10:38 am on Aug 21, 2001 (gmt 0)

WebmasterWorld Administrator brett_tabke is a WebmasterWorld Top Contributor of All Time 10+ Year Member Top Contributors Of The Month



That really is an excellent site (easy to use too boot). Now if we could just get all the .gov's to follow their own guidelines. (they say 50% of the gov sites fall outside of the recommended norms).
12:03 pm on Aug 21, 2001 (gmt 0)

WebmasterWorld Senior Member 10+ Year Member



very good except that the content has obviously been put together by somebody so entrenched in dead tree design that they simply can't understand that a monitor is not a sheet of paper

all the font size advice assumes point sizes must be specified and they seem to be under the assumption that you have to build a site to specific screen resolutions...which is one of the most ludicrous web design myths of all

everything else I looked through seemed excellent

1:17 pm on Aug 21, 2001 (gmt 0)

10+ Year Member



Eric, you're very right to point out the approach taken by the site designers, however, there is some very valuable information here. I just hope that it is frequently updated as new user studies are reviewed.

Thanks Bentler for the excellent resource!

1:51 pm on Aug 21, 2001 (gmt 0)

10+ Year Member



Eric J, I think the referenced study needed to refer to absolute sizes (in a Windows environment) to make sense.

Tullis, T.S., Boynton, J.L. and Hersh, H. (1995), Readability of fonts in the windows environment, Proceedings of CHI'95, 127-128.

I don't think they used points because they were thinking traditional print design-- it's just that they wouldn't be able to do a readability study without controlling size as a repeatable constant.

The problem I have with this section is that the size examples are dependent on display resolution, so they're really not useful.

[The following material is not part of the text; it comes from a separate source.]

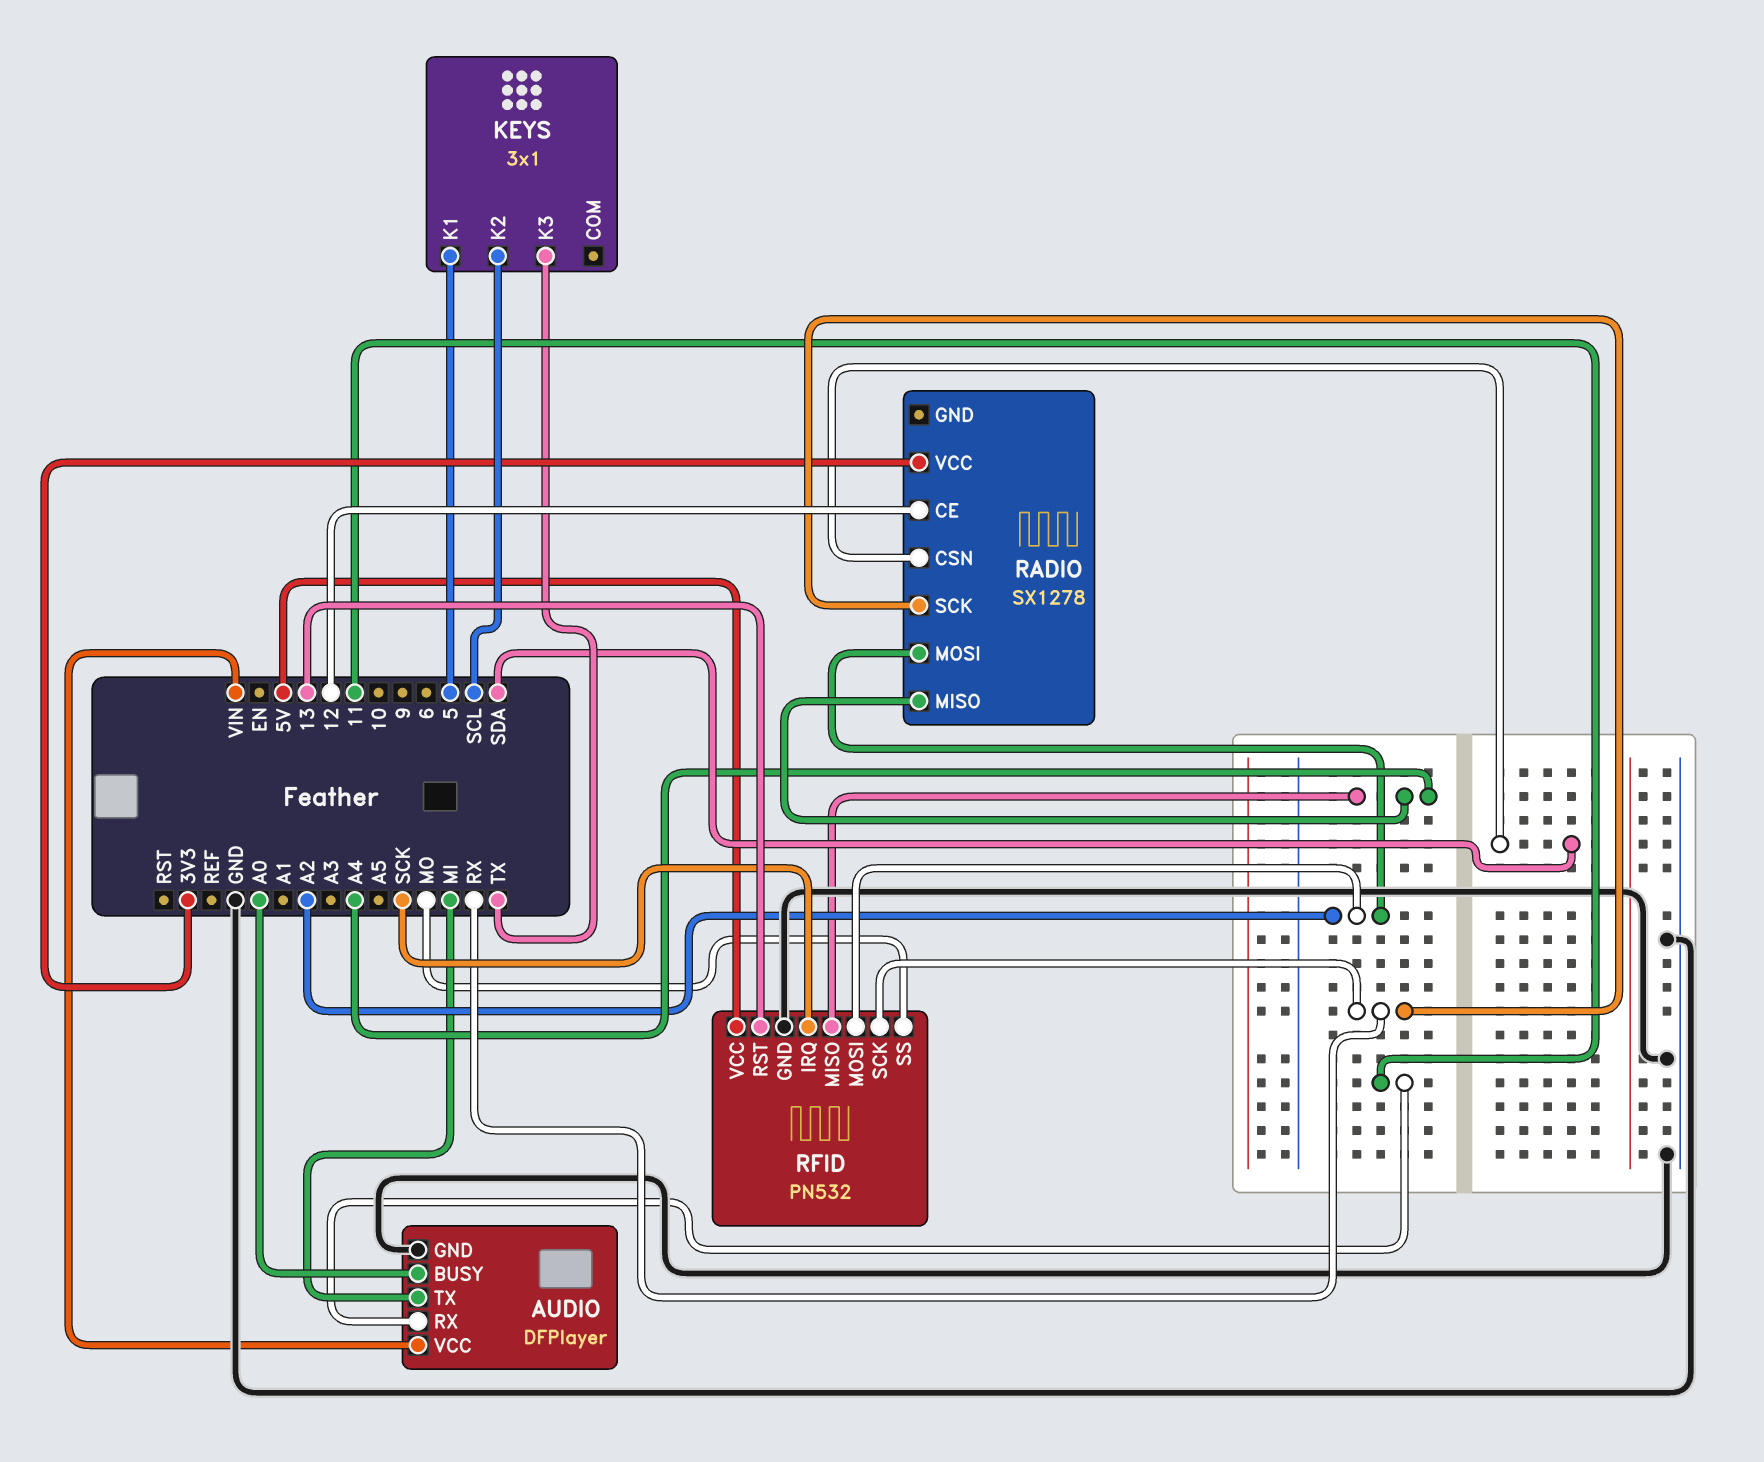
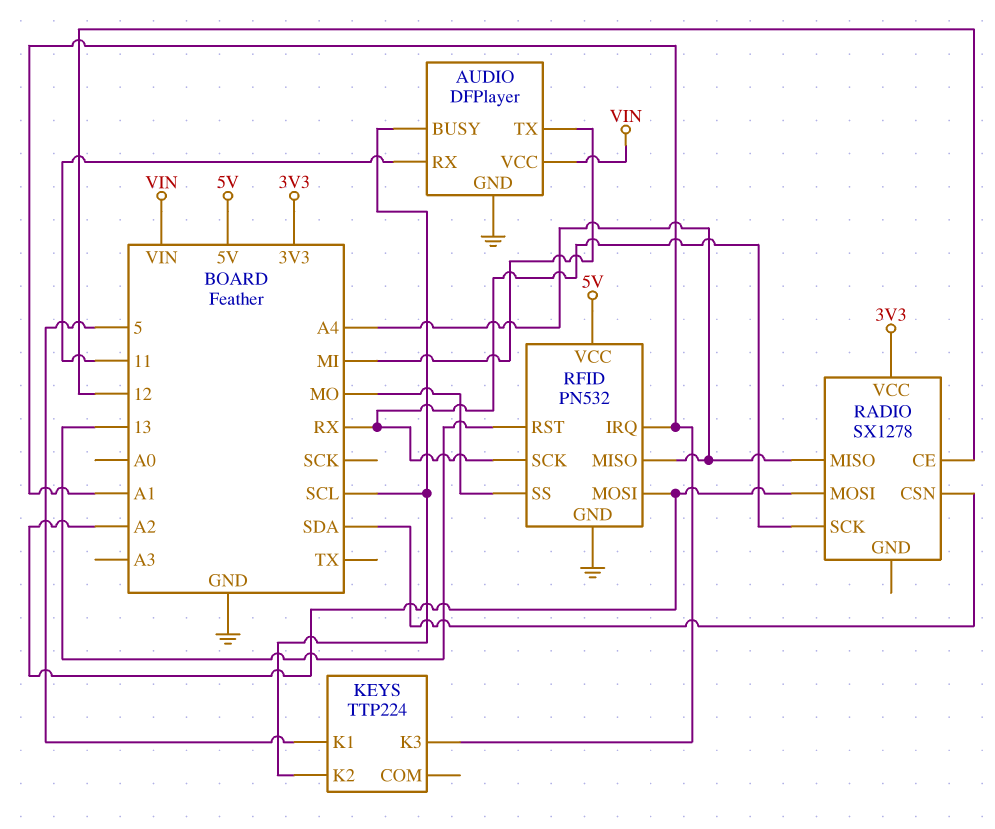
AUDIO pin BUSY: A0 -> SCL
KEYS: 3x1 -> TTP224
KEYS pin K3: TX -> A1
RFID pin IRQ: SCK -> A1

4:01 pm on Aug 21, 2001 (gmt 0)

WebmasterWorld Senior Member 10+ Year Member



Bentler, absolutely...but that simply makes it impossible to draw any usability conclusions from the research...they do the same thing again with screen size...since they have stats for screen resolutions they draw conclusions based on those that would only hold true if the vast majority of users kept their browser window at full screen all the time, and if all browsers were permanently set to accept cookies and with javascript enabled

in both cases the studies might be accurate, but the parameters they have set are so far removed from the actual practicalities of the web that they are entirely useless and potentially very misleading

loads of dee-ziners will use this page to back up claims that they MUST design pages that are exactly 800x600 and full of 10pt text

4:12 pm on Aug 21, 2001 (gmt 0)

10+ Year Member



<<the parameters they...set are so far removed from the actual practicalities of the web that they are entirely useless and potentially very misleading>>

I suppose you're right in that the font size guideline could be pretty misleading. Not quite useless, but difficult to apply at least. What it really seems to be saying is, "don't use a font size that's too small to read" and offers up a reference size that some study found was on the threshold of readability.